READING PASSAGE:

===

Biodegradable polymer-coated DES safe, effective at 3 years

Three-year results from the BIO-RESORT trial were reported in JACC: Cardiovascular Interventions this month, revealing that despite significant differences in stent backbone and polymer coating, the ultrathin sirolimus-eluting stent, very-thin everolimus-eluting stent and thin-strut zotarolimus-eluting stent remained equally safe and effective through follow-up.

BIO-RESORT (Comparison of Biodegradable Polymer and Durable Polymer Drug-Eluting Stents in an All Comers Population), a Dutch effort that tracked stent performance in 3,514 all-comer patients after coronary intervention, wrapped last month after nearly seven years of activity. The primary trial launched in August 2016 and was designed to measure the safety and efficacy of three drug-eluting stents (DES): the ultrathin-strut cobalt-chromium Orsiro sirolimus-eluting stent (SES) (Biotronik), the very-thin-strut platinum-chromium Synergy everolimus-eluting stent (EES) (Boston Scientific) and the durable-polymer thin-strut cobalt-chromium Resolute Integrity zotarolimus-eluting stent (ZES) (Medtronic).

===

DATASET EXTRACT:

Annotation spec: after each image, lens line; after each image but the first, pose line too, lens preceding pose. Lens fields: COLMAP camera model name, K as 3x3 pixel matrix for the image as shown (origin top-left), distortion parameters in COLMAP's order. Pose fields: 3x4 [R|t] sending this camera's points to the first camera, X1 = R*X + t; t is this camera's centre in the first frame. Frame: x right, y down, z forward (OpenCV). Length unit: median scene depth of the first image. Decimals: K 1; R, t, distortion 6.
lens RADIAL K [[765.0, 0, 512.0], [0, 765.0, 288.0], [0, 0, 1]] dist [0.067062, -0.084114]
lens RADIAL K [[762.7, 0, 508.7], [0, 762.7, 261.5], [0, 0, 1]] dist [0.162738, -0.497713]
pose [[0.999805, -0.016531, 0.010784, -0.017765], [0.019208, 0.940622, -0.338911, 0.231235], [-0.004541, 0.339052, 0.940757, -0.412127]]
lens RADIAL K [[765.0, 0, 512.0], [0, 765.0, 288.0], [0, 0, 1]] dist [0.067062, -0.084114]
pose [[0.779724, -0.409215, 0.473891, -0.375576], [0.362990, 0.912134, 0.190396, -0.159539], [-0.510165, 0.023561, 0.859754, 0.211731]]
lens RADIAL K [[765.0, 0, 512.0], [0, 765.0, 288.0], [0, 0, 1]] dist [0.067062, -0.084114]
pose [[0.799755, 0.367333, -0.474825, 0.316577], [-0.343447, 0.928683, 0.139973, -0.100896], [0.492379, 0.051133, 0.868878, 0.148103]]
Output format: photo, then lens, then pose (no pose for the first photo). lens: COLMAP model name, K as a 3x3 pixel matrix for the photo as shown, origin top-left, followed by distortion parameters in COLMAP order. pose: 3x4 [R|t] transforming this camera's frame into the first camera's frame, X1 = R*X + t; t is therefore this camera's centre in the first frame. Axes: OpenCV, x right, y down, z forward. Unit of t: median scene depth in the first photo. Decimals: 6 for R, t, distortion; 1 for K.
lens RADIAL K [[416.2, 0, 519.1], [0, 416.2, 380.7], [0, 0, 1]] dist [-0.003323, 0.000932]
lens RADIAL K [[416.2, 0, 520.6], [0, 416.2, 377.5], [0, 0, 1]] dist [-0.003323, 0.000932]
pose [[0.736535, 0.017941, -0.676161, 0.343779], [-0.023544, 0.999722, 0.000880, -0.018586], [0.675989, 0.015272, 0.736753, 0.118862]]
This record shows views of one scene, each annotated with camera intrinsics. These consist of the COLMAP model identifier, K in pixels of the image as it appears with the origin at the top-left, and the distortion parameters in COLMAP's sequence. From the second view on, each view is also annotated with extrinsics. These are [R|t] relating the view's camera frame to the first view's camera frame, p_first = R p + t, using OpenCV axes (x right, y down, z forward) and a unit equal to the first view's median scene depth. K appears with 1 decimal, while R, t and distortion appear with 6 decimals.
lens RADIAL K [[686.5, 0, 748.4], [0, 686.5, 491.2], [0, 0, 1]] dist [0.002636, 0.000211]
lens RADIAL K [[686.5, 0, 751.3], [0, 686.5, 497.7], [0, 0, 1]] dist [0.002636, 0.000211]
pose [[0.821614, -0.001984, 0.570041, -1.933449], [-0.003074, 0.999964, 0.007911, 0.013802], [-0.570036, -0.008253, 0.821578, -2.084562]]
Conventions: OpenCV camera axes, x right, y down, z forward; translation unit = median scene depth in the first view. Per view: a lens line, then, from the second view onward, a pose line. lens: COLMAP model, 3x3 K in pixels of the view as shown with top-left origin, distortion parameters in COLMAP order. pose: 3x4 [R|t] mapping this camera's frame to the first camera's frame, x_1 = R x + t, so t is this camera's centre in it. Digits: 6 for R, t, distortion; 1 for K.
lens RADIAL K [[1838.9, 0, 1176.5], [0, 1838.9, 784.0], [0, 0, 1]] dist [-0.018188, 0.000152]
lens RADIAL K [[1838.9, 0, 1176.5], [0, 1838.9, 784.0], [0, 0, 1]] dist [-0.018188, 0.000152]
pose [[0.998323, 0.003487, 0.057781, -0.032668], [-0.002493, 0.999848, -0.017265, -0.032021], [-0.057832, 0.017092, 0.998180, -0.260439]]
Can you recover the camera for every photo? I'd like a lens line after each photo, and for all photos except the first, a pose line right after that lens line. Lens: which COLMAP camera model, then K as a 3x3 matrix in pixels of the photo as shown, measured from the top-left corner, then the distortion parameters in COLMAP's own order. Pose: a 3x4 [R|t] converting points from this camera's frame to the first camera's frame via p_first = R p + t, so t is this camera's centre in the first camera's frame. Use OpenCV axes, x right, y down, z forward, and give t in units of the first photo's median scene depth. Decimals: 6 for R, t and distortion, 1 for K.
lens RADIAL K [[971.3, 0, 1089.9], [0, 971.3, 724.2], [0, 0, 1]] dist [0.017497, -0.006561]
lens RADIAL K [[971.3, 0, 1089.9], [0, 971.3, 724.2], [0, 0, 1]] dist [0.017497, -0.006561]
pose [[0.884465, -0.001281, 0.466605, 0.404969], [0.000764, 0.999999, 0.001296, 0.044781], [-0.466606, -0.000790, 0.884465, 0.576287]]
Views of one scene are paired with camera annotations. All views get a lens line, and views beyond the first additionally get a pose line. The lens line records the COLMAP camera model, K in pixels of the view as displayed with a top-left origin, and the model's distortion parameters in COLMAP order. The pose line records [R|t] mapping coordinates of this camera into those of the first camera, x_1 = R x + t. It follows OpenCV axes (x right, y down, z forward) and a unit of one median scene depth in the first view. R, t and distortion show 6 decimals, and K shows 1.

===

WORK ITEM: Reproduce the passage of the stent trial article between "Three-year results from" and "effective through follow-up.", inclusive. The listing was drawn from a separate source and is unrelated to the article.

SOLUTION:
Three-year results from the BIO-RESORT trial were reported in JACC: Cardiovascular Interventions this month, revealing that despite significant differences in stent backbone and polymer coating, the ultrathin sirolimus-eluting stent, very-thin everolimus-eluting stent and thin-strut zotarolimus-eluting stent remained equally safe and effective through follow-up.